Öze Dönüş

Öze Dönüş

Yüce nimetlerden bir tanesi de Allah’ın rahmetine geri dönüş yolu olan tövbe nimetidir.


Yüce Rabbimizin bizlere lütuf ve inayetleri saymakla bitmez. Bizlere vermiş olduğu nimetler birbirlerinden değerlidir. Birçok nimetin biz farkında bile değiliz.


Bu yüce nimetlerden bir tanesi de Allah’ın rahmetine geri dönüş yolu olan tövbe nimetidir.


Öyle yüce bir nimettir ki yapılan tüm hataları silip süpürmekte, günahlarla kirlenen ruhu ve kalbi temizlemektedir.


Tövbe, kelime manasıyla dönüş demektir. Allah’ın kulları da hatalar ve günahlarından Allah’a dönmektedirler ve bu dönüşe tövbe denilmektedir.


Hidayet kitabı olan Kur’an’da, 80’in üzerinde ayet tövbeden bahseder.


Bu ayetlerde en ön planda olan nokta Yüce Allah’ın şefkati ve rahmetidir.


‘De ki: ‘Ey kendilerinin aleyhine aşırı giden kullarım! Allah’ın rahmetinden ümidinizi kesmeyin. Şüphesiz Allah, bütün günahları affeder. Çünkü O, çok bağışlayandır, çok merhamet edendir.’ Zümer 53


‘Ancak tövbe edip de inanan ve salih amel işleyenler başka. Allah işte onların kötülüklerini iyiliklere çevirir. Allah, çok bağışlayandır, çok merhamet edendir.’ Furkan 70


Samimi bir şekilde tövbe eden kimse hiç günah işlememiş gibi olur.


İmam Sadık (a.s) buyurdu: ‘Günahtan tövbe eden kimse hiç günah işlememiş gibidir.’


Samimi ve nesuh tövbeye en büyük örneklerden birisi Kerbela kahramanlarından Hürr b. Yezit Riyahi’dir. Hürr, Kerbela’da Yezit tarafındayken kendisini ‘Cennet ve Cehennem’ arasında görüp tövbe etti ve İmam Hüseyin’in (a.s) tarafına geçti. Kerbala’da ki ilk şehit oldu ve temiz bir şekilde Rabbiyle mülakat etti. Hürr b. Yezit Riyahi o tövbe ve şahadetiyle çok yüce bir makama ulaştı. O kadar yüce bir makam ki türbesini ziyaret edenlerin duası onun hürmetine kabul olmaktadır.

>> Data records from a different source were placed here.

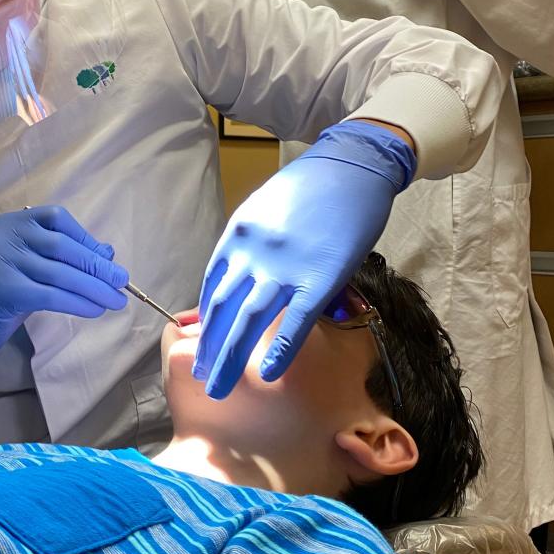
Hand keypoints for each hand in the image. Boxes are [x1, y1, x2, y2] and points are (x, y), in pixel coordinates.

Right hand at [0, 206, 128, 379]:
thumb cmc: (2, 296)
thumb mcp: (33, 270)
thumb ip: (64, 257)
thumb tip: (107, 253)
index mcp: (9, 222)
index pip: (56, 219)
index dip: (85, 239)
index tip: (107, 261)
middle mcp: (1, 236)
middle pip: (61, 246)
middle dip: (96, 266)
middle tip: (122, 282)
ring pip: (60, 273)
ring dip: (94, 288)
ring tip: (115, 301)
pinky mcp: (0, 290)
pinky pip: (50, 295)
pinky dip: (78, 303)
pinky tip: (94, 310)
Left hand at [195, 121, 415, 398]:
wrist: (352, 165)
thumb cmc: (312, 185)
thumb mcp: (267, 208)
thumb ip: (253, 242)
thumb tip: (249, 274)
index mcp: (237, 234)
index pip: (212, 285)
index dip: (204, 318)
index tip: (201, 341)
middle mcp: (251, 253)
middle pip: (221, 309)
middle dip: (208, 347)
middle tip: (201, 377)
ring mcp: (283, 267)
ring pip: (247, 322)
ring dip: (230, 358)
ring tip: (219, 388)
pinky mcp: (319, 278)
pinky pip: (294, 322)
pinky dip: (281, 351)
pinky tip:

Tövbede acele etmek gerekir. Çünkü iki olumsuz etkisi vardır. Birincisi tövbe edemeden ecelinin gelmesi ihtimali ve diğeri ise günahlardan dolayı kalbinin katılaşması ve tamamıyla tövbeye kapanma ihtimalidir.


Tövbenin Şartları:


Hz. İmam Ali (a.s) bir hadsisinde şöyle buyurdu: ‘İstiğfar bir kelimedir ama altı manası ve basamağı vardır.


Geçmiş günahlardan dolayı pişman olması.


Günahı terk etmeye ve gelecekte yapmamaya tam kararlılık.


Yenilmiş olan kul haklarının iade edilmesi ve Allah huzuruna varıldığında üzerinde kul hakkının bulunmaması.


Geçmiş dönemde yapılmayan farzların kazasının yerine getirilmesi.


Günahla bedende oluşan etlerin pişmanlık ve üzüntüyle eritilmesi ve helal rızıkla yerine etlerin toplanması.


Günahtan tat aldığı gibi itaatten de tat alması.


Bunları yerine getirdikten sonra diliyle ‘esteğfirullah’ demesi ve tövbe etmesidir.